● TASK TO CARRY OUT
Take the data below and copy exactly the lines starting at the one with "انطلقت في ثانوية تمبدغة دروس التقوية الموجهة" and finishing at the one with "وأضاف أن الاستثمار", both included.

● EXTRACTED ENTRIES
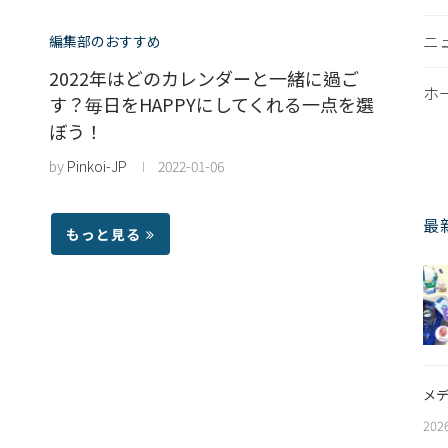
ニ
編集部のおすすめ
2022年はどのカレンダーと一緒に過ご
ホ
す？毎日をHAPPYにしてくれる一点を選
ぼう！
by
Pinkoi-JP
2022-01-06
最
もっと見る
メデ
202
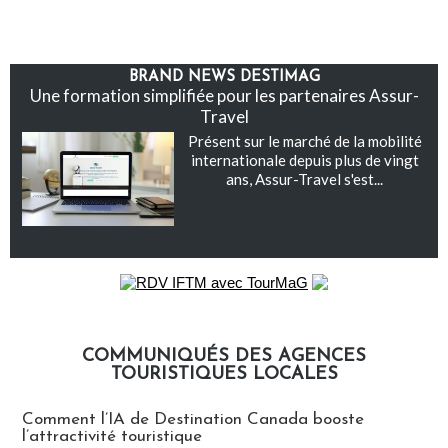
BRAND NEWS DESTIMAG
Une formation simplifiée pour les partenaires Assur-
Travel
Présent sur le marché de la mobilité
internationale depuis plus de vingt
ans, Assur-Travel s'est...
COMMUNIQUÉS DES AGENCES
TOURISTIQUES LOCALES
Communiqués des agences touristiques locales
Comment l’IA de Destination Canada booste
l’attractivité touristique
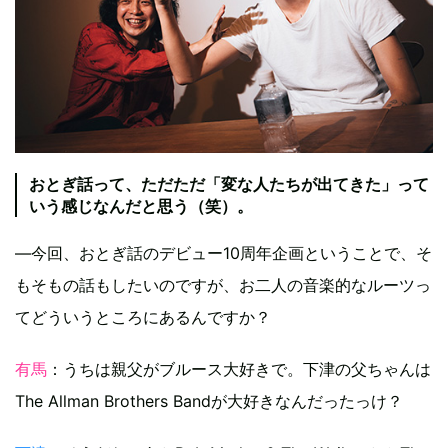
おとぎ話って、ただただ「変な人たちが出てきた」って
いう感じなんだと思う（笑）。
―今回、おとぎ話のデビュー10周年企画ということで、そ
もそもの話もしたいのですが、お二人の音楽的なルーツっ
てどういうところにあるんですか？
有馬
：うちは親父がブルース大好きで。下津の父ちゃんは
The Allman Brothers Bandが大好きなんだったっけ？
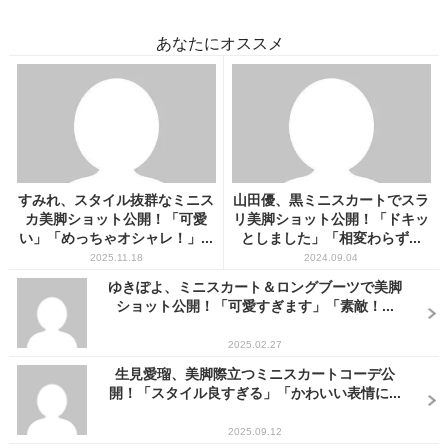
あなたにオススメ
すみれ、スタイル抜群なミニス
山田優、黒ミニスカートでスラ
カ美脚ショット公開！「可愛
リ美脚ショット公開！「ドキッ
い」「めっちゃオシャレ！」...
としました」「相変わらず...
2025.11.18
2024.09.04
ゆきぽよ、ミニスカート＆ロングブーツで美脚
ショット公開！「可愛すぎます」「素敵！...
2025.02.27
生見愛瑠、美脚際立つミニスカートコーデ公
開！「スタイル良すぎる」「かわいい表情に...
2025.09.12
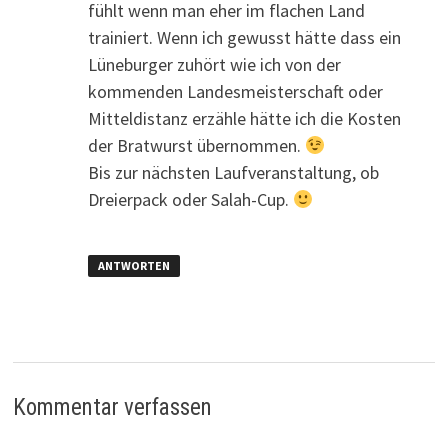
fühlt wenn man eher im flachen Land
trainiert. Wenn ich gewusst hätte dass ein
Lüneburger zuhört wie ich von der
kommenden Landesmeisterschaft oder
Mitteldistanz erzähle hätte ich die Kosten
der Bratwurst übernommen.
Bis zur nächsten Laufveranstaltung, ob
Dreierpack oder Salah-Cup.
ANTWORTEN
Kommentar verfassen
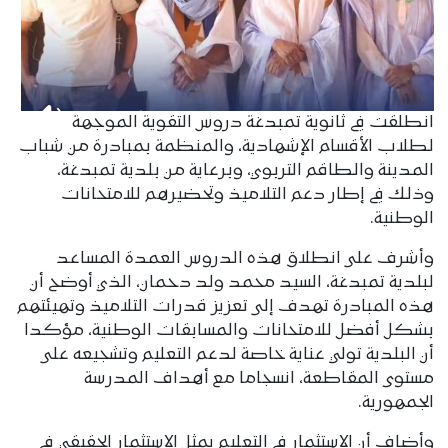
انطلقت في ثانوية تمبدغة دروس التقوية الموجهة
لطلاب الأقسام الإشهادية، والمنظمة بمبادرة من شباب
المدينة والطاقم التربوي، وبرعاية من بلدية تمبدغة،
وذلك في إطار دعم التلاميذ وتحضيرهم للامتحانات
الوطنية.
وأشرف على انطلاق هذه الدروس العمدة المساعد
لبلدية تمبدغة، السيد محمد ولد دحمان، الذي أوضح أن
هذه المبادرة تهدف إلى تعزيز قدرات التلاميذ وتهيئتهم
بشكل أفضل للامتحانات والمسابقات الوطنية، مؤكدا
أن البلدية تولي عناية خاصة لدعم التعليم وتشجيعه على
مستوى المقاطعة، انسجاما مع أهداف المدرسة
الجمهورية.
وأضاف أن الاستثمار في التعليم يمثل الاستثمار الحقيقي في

...

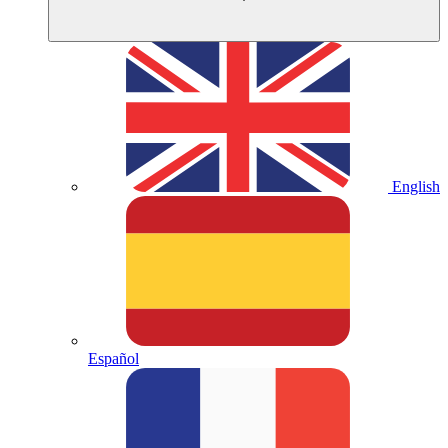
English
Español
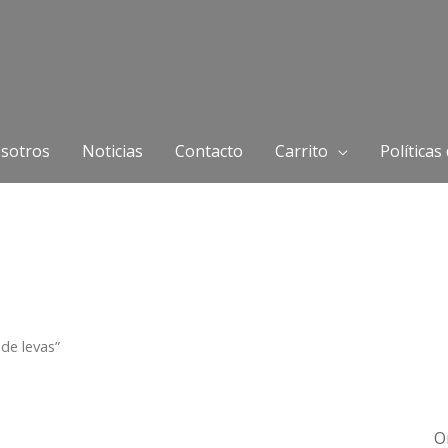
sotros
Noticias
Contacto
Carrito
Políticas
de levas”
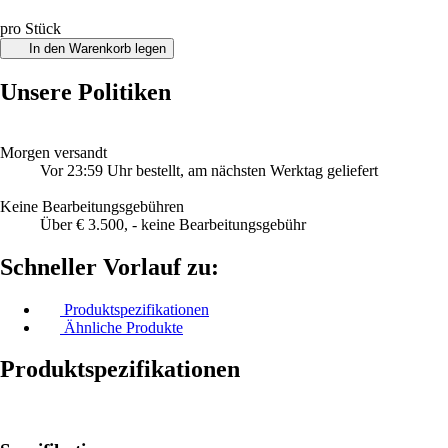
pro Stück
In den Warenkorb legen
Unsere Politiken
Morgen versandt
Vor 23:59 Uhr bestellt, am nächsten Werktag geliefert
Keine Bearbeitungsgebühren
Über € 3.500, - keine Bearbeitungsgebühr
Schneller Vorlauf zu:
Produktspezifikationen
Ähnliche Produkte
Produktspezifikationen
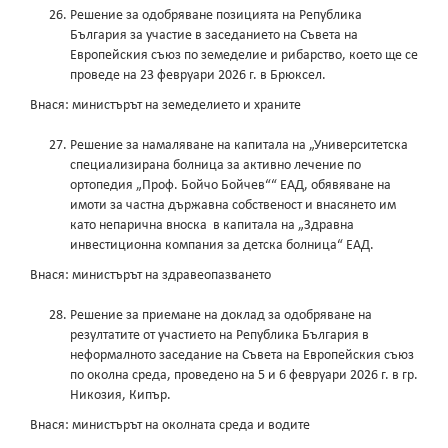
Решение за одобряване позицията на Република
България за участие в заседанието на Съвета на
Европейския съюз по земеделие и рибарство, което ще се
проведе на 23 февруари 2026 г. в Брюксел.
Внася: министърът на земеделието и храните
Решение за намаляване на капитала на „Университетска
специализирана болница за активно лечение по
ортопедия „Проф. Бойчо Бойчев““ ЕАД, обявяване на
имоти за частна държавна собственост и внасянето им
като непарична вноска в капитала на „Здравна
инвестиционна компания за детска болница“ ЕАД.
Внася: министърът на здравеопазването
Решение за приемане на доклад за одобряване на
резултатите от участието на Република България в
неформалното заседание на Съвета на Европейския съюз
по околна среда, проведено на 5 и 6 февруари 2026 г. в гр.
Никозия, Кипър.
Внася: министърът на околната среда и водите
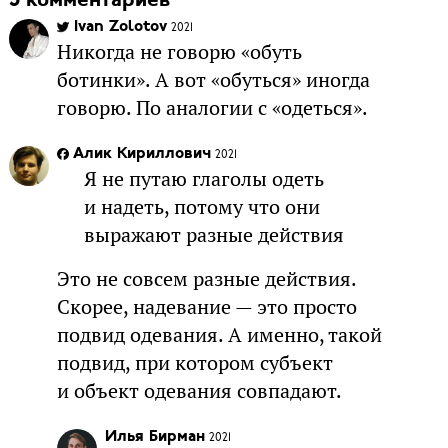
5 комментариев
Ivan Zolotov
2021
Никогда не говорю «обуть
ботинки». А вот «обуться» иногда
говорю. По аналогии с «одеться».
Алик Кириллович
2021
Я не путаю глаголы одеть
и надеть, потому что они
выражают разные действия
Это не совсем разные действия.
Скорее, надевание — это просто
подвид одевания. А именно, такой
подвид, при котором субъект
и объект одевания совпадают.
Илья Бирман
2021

● TASK RESULT
انطلقت في ثانوية تمبدغة دروس التقوية الموجهة
لطلاب الأقسام الإشهادية، والمنظمة بمبادرة من شباب
المدينة والطاقم التربوي، وبرعاية من بلدية تمبدغة،
وذلك في إطار دعم التلاميذ وتحضيرهم للامتحانات
الوطنية.
وأشرف على انطلاق هذه الدروس العمدة المساعد
لبلدية تمبدغة، السيد محمد ولد دحمان، الذي أوضح أن
هذه المبادرة تهدف إلى تعزيز قدرات التلاميذ وتهيئتهم
بشكل أفضل للامتحانات والمسابقات الوطنية، مؤكدا
أن البلدية تولي عناية خاصة لدعم التعليم وتشجيعه على
مستوى المقاطعة، انسجاما مع أهداف المدرسة
الجمهورية.
وأضاف أن الاستثمار في التعليم يمثل الاستثمار الحقيقي في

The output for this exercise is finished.